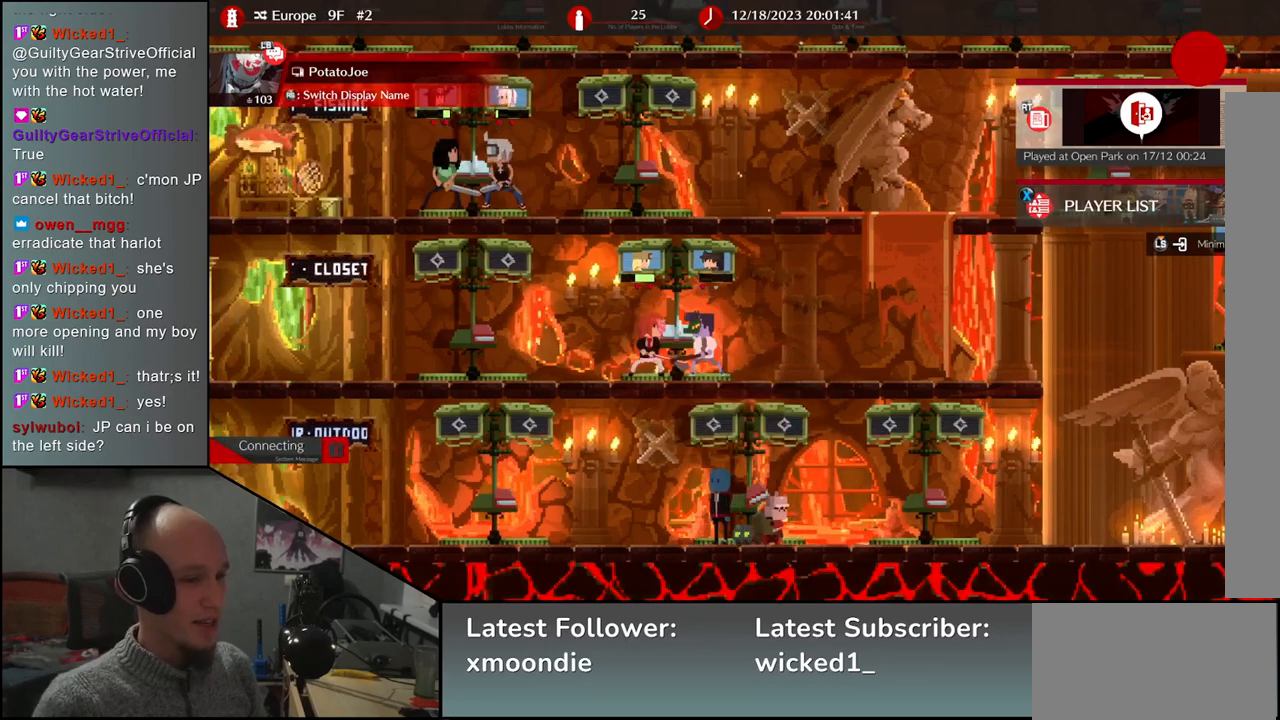
{"dt_ms": 500, "buttons": [], "left_stick": "center", "events": []}
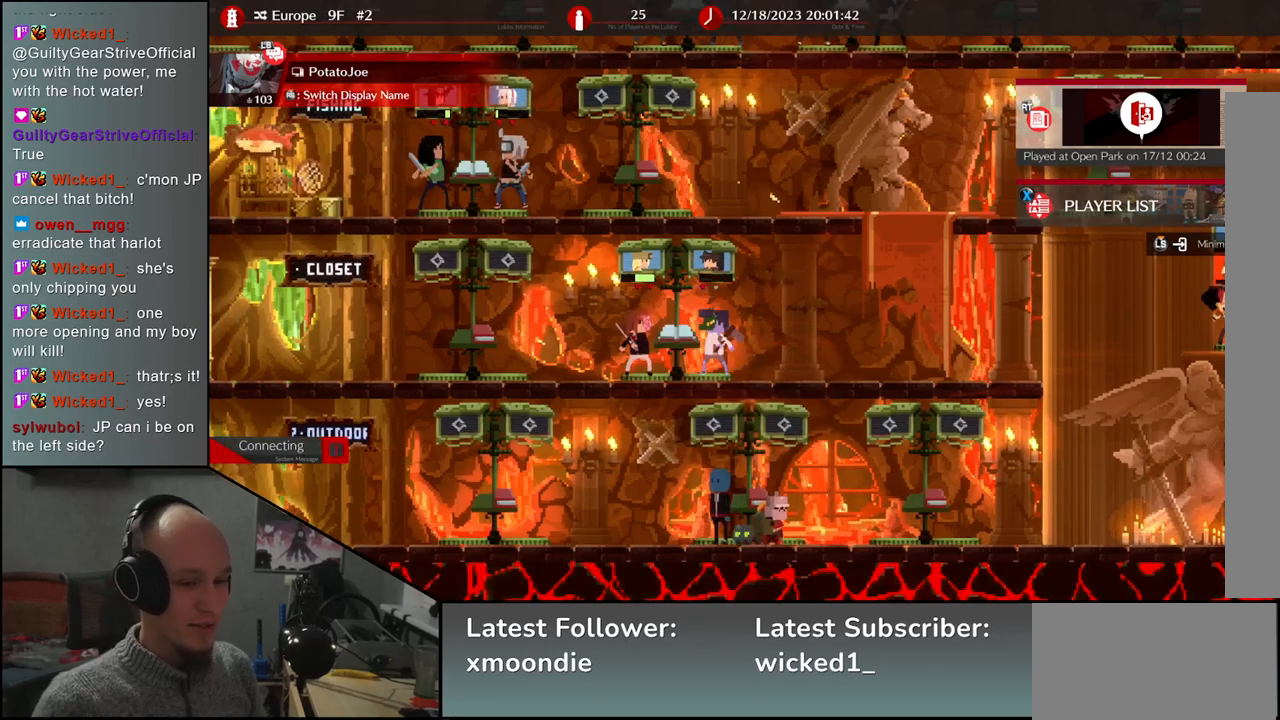
{"dt_ms": 500, "buttons": [], "left_stick": "right", "events": [[233, "R1", "down"], [317, "R1", "up"], [483, "left_stick", "right"]]}
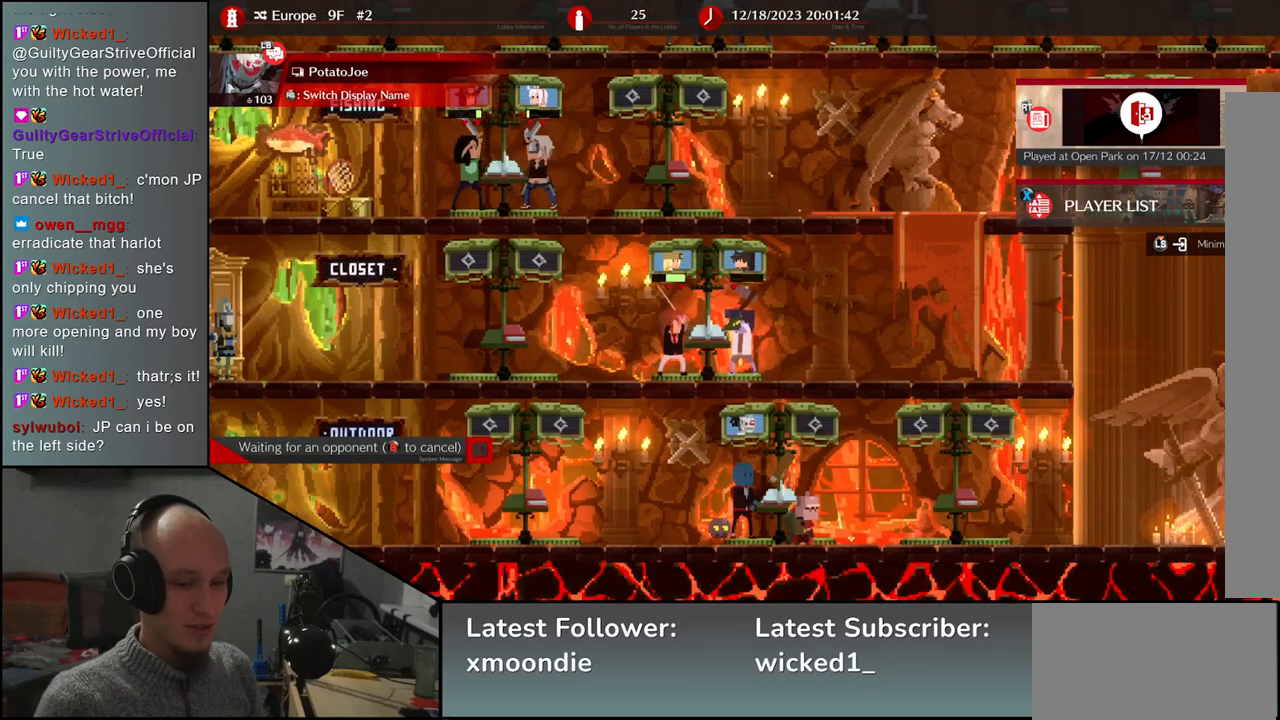
{"dt_ms": 500, "buttons": [], "left_stick": "right", "events": [[233, "R1", "down"], [317, "R1", "up"]]}
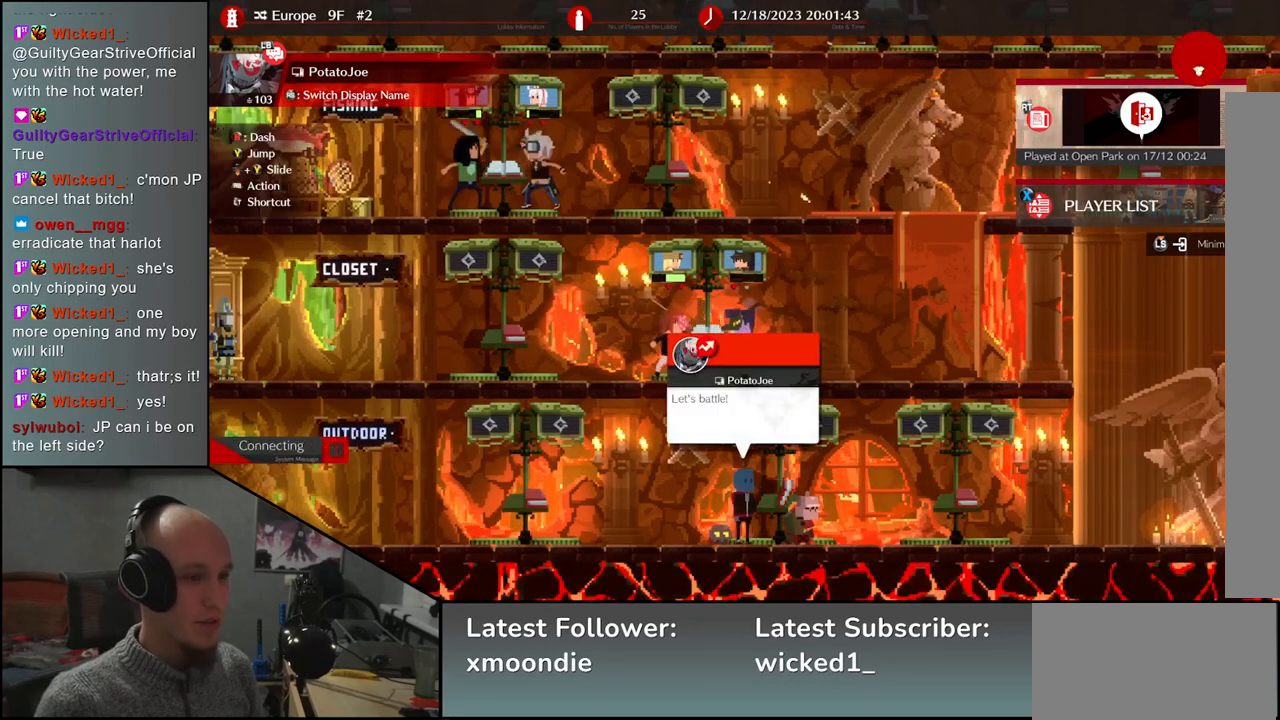
{"dt_ms": 500, "buttons": [], "left_stick": "center", "events": [[350, "left_stick", "center"]]}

==============================

▶ _REQUIRED ACTION_
Print the material in full and exactly; the pictures must not be printed.

▶ _COMPLETED TASK_
{"dt_ms": 500, "buttons": [], "left_stick": "center", "events": []}
{"dt_ms": 500, "buttons": [], "left_stick": "right", "events": [[233, "R1", "down"], [317, "R1", "up"], [483, "left_stick", "right"]]}
{"dt_ms": 500, "buttons": [], "left_stick": "right", "events": [[233, "R1", "down"], [317, "R1", "up"]]}
{"dt_ms": 500, "buttons": [], "left_stick": "center", "events": [[350, "left_stick", "center"]]}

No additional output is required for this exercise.